Bill Banaszak, MFE Sr.
Grey Ghost - 29 Apr 2006 18:09 GMT > Frank, I learned early on not to use anybody else's thinner with > Humbrol. They just do not work well. If you have any leftover you'll > probably find it caking up into goo. > > Bill Banaszak, MFE Sr. Since I usually take a small amount of paint onto a pallette and then add the thinner I think I'm alright.
Frank
William H. Shuey - 24 Apr 2006 21:34 GMT > Nope- you didn't figure in inflation. Suppose you were working > for two bucks an hour!

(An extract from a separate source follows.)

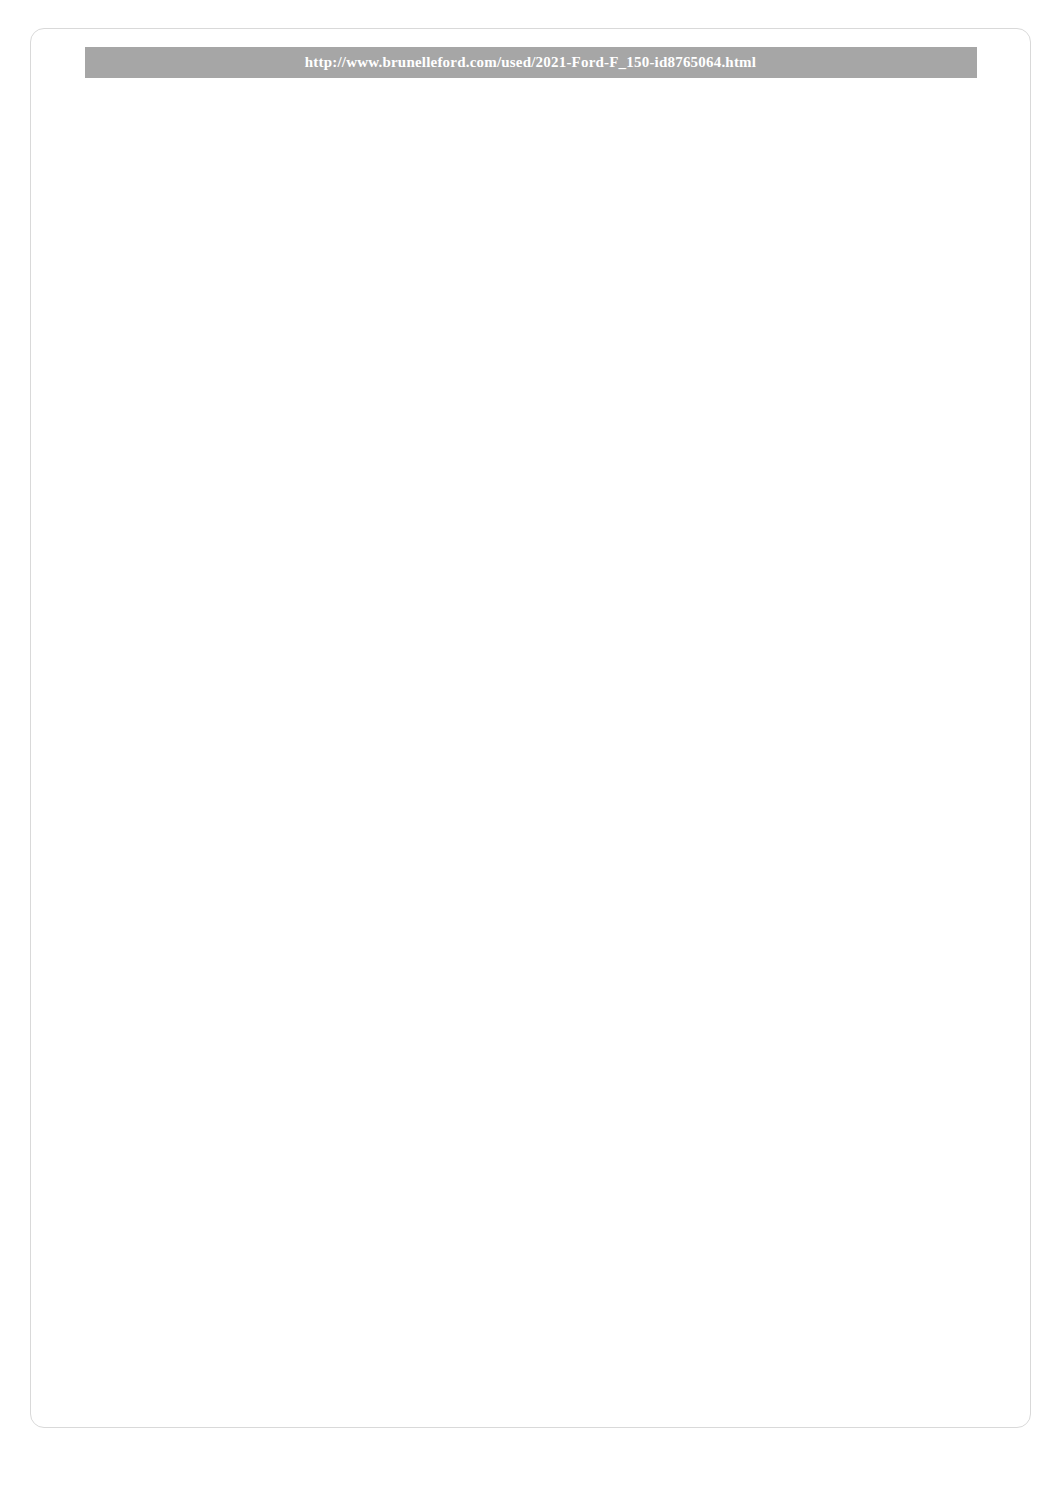http://www.brunelleford.com/used/2021-Ford-F_150-id8765064.html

> Paints have indeed exceeded inflation. I used to pay a DIME for those > small bottles. At 10X inflation they should cost a buck today. They > cost nearly twice that. But at least the kits are in line with > inflation. FWIW Part of the cost of paints can be laid at the door of the environmental lobby. I remember when they pulled all the little 6 packs of Humbrol off the market because of their lead content. Then there was the ruckus over Flo Quil's model railroad paints containing a "hot" solvent that was thought dangerous by some. Look at California's environmental laws! What is sold in California's hobby shops??
Bill Shuey
Mad-Modeller - 25 Apr 2006 03:30 GMT > Nope- you didn't figure in inflation. Suppose you were working for two > bucks an hour! [quoted text clipped - 10 lines] > cost nearly twice that. But at least the kits are in line with > inflation. I recall a story in "Time" back in the Nixon years. At one point the government imposed price controls and Testors raised their prices unduly. One little boy complained to the agency in charge of administering the rules. ISTR that he won. Anyone else remember this?
Bill Banaszak, MFE Sr.
Gerald Owens - 26 Apr 2006 04:26 GMT If the enamel is still gooey, straight enamel thinner can sometimes revive it (mineral spirits). Airbrush thinner is not advised, since the paint will separate again over time. Lacquer thinner is much "hotter," as others have said. I haven't actually re-ground dried-out paint and mixed it, but I will take the other gentleman's word for it. However, thid mixture would be useful only for airbrushing, as lacquer thinner will attack plastic if it is handbrushed (which is why Floquil used to sell a barrier undercoat to use on plastics). As for the banning of the old Floquil thinner, it happened after a railroad modeler was poisoned by the stuff--he used to work in his bedroom, and inhaled an awful lot of fumes for several years, and his bone marrow was destroyed. He wrote a plaintive letter to a hobby magazine shortly before his death, and Floquil switched to a less toxic thinner. Gerald Owens
Mad-Modeller - 26 Apr 2006 05:04 GMT > If the enamel is still gooey, straight enamel thinner can sometimes > revive it (mineral spirits). Airbrush thinner is not advised, since the [quoted text clipped - 11 lines] > thinner. > Gerald Owens I remember his letter to Model Railroader. At the time I was working in an environment that had a lot more of that chemical floating in the air than I would get at home. Another comforting reason for not being there anymore.
Bill Banaszak, MFE Sr.
e - 26 Apr 2006 06:10 GMT >If the enamel is still gooey, straight enamel thinner can sometimes >revive it (mineral spirits). Airbrush thinner is not advised, since the [quoted text clipped - 11 lines] >thinner. >Gerald Owens i have used laquer thinner thinned paints with a brush for years. no way airbrush only. never had a problem.